If you have 5 distinct numbers, how many comparisons at most do you need to sort this using merge sort?
According to Wikipedia: In the worst case, merge sort does an amount of comparisons equal to or slightly smaller than (n ⌈lg n⌉ - 2^⌈lg n⌉ + 1)
When merge-sorting two lists of length L1 and L2, I suppose the worst case number of comparisons is L1+L2-1.
- Initially you have five 1-long lists.
- You can merge two pairs of lists with 2 comparisons, resulting in lists of length 2,2 and 1.
- Then you can merge a 2 and 1 long list with at most another 1+2-1 = 2 comparisons, yielding a 2 and 3 long list.
- Finally you merge these lists with at most 2+3-1 = 4 comparisons.
So I guess the answer is 8.
This sequence of numbers results in the above: [2], [4], [1], [3], [5] -> [2,4], [1,3], [5] -> [2,4], [1,3,5] -> [1,2,3,4,5]
Edit:
Here is a naive Erlang implementation. Based on this, the number of comparisons is 5,6,7 or 8 for permutations of 1..5.
-module(mergesort).
-compile(export_all).
test() ->
lists:sort([{sort(L),L} || L <- permutations()]).
sort([]) -> {0, []};
sort([_] = L) -> {0, L};
sort(L) ->
{L1, L2} = lists:split(length(L) div 2, L),
{C1, SL1} = sort(L1), {C2, SL2} = sort(L2),
{C3, RL} = merge(SL1, SL2, [], 0),
{C1+C2+C3, RL}.
merge([], L2, Merged, Comps) -> {Comps, Merged ++ L2};
merge(L1, [], Merged, Comps) -> {Comps, Merged ++ L1};
merge([H1|T1], [H2|_] = L2, Merged, Comps) when H1 < H2 -> merge(T1, L2, Merged ++[H1], Comps + 1);
merge(L1, [H2|T2], Merged, Comps) -> merge(L1, T2, Merged ++[H2], Comps + 1).
permutations() ->
L = lists:seq(1,5),
[[A,B,C,D,E] || A <- L, B <- L, C <- L, D <- L, E <- L, A =/= B, A =/= C, A =/= D, A =/= E, B =/= C, B =/= D, B =/= E, C =/= D, C =/= E, D =/= E].
What is stopping you from coding a merge sort, keeping a counter for the number of comparisons in it, and trying it out on all permutations of [0,1,2,3,4]?

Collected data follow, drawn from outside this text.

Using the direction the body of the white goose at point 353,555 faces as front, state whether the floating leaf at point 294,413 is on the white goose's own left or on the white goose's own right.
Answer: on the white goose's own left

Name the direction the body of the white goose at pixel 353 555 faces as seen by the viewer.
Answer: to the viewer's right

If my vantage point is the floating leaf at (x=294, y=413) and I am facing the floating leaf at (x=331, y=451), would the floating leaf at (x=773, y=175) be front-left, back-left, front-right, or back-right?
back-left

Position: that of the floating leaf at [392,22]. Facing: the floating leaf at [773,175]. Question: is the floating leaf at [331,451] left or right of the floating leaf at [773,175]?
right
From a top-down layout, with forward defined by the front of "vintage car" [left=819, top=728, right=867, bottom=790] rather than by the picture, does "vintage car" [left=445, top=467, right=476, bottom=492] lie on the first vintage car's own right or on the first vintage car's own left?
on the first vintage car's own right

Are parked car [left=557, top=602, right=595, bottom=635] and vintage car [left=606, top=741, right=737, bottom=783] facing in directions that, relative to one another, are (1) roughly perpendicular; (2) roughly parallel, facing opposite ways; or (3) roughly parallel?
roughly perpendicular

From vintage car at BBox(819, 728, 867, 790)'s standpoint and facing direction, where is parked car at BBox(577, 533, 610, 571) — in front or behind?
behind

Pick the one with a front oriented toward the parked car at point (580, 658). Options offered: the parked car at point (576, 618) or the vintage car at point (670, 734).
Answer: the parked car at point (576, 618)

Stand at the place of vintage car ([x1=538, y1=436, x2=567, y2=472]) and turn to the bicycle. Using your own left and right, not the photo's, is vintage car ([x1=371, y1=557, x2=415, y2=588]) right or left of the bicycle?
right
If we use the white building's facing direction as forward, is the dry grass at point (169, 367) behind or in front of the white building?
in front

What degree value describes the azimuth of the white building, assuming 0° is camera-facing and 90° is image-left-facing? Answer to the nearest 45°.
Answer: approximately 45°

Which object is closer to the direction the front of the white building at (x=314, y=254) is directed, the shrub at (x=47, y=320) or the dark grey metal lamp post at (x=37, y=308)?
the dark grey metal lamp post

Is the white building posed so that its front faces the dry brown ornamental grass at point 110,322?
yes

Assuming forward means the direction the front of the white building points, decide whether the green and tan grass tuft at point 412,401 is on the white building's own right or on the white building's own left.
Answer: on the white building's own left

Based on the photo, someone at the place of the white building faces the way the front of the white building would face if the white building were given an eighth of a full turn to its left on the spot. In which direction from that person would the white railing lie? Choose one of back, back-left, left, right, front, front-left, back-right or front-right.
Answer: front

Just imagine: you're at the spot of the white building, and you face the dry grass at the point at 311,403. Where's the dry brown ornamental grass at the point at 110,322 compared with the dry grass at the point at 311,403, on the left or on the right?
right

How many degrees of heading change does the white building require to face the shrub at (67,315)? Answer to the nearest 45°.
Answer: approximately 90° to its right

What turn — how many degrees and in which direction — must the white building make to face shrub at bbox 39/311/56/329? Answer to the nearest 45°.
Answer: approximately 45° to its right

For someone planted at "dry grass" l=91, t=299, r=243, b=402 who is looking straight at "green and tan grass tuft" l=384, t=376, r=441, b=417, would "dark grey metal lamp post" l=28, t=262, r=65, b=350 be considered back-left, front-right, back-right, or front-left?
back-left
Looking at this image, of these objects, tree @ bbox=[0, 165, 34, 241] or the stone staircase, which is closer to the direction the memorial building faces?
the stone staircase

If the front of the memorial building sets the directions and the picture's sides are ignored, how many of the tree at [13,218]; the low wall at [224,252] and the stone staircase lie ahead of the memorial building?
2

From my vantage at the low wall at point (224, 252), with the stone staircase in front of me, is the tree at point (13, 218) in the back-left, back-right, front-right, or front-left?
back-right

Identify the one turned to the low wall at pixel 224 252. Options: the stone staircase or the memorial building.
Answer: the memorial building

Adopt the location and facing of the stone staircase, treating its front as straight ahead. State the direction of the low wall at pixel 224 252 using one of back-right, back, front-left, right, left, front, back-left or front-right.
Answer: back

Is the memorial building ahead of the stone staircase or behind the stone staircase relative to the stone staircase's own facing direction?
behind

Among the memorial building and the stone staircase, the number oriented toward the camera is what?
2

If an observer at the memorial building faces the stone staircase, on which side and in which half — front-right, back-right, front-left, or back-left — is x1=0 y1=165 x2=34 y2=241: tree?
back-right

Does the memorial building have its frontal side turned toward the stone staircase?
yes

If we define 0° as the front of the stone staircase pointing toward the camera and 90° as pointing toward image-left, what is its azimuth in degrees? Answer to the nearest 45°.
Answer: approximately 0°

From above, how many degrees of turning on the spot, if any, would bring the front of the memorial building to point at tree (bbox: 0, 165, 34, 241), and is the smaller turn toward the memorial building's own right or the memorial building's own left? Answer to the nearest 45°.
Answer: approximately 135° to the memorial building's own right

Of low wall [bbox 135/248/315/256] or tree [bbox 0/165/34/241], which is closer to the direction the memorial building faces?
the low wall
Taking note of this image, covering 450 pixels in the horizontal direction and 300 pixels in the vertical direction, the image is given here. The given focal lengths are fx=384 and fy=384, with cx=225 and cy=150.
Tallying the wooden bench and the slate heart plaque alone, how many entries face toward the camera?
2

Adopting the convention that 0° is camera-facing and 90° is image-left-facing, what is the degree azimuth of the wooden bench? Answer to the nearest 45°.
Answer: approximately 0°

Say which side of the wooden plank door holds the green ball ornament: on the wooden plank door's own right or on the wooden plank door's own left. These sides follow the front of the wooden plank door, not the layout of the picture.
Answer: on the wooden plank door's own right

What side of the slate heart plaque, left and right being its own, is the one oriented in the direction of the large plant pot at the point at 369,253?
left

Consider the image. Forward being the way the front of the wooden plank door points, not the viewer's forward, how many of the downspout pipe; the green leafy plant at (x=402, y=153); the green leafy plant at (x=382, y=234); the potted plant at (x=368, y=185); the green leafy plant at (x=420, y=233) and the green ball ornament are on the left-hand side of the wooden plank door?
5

I find the question interesting, so I decided to explore it thoroughly (with a little experimentation in Python).
I downloaded mergesort.py
from here and modified it to add a cmp
argument for a comparator function. Then:
import collections
import itertools
import mergesort
import sys
class CountingComparator(object):
def __init__(self):
self.count = 0
def __call__(self, a, b):
self.count += 1
return cmp(a, b)
ms_histo = collections.defaultdict(int)
for perm in itertools.permutations(range(int(sys.argv[1]))):
cc = CountingComparator()
lperm = list(perm)
mergesort.mergesort(lperm, cmp=cc)
ms_histo[cc.count] += 1
for c in sorted(ms_histo):
print "%d %2d" % (c, ms_histo[c])
The resulting simple histogram (starting with a length of 4, as I did for developing and debugging this) is:
4 8
5 16
For the problem as posted, with a length of 5 instead of 4, I get:
5 4
6 20
7 48
8 48
and with a length of 6 (and a wider format;-):
7 8
8 56
9 176
10 288
11 192
Finally, with a length of 7 (and even wider format;-):
9 16
10 128
11 480
12 1216
13 1920
14 1280
Surely some perfectly regular combinatorial formula lurks here, but I'm finding it difficult to gauge what it might be, either analytically or by poring over the numbers. Anybody's got suggestions?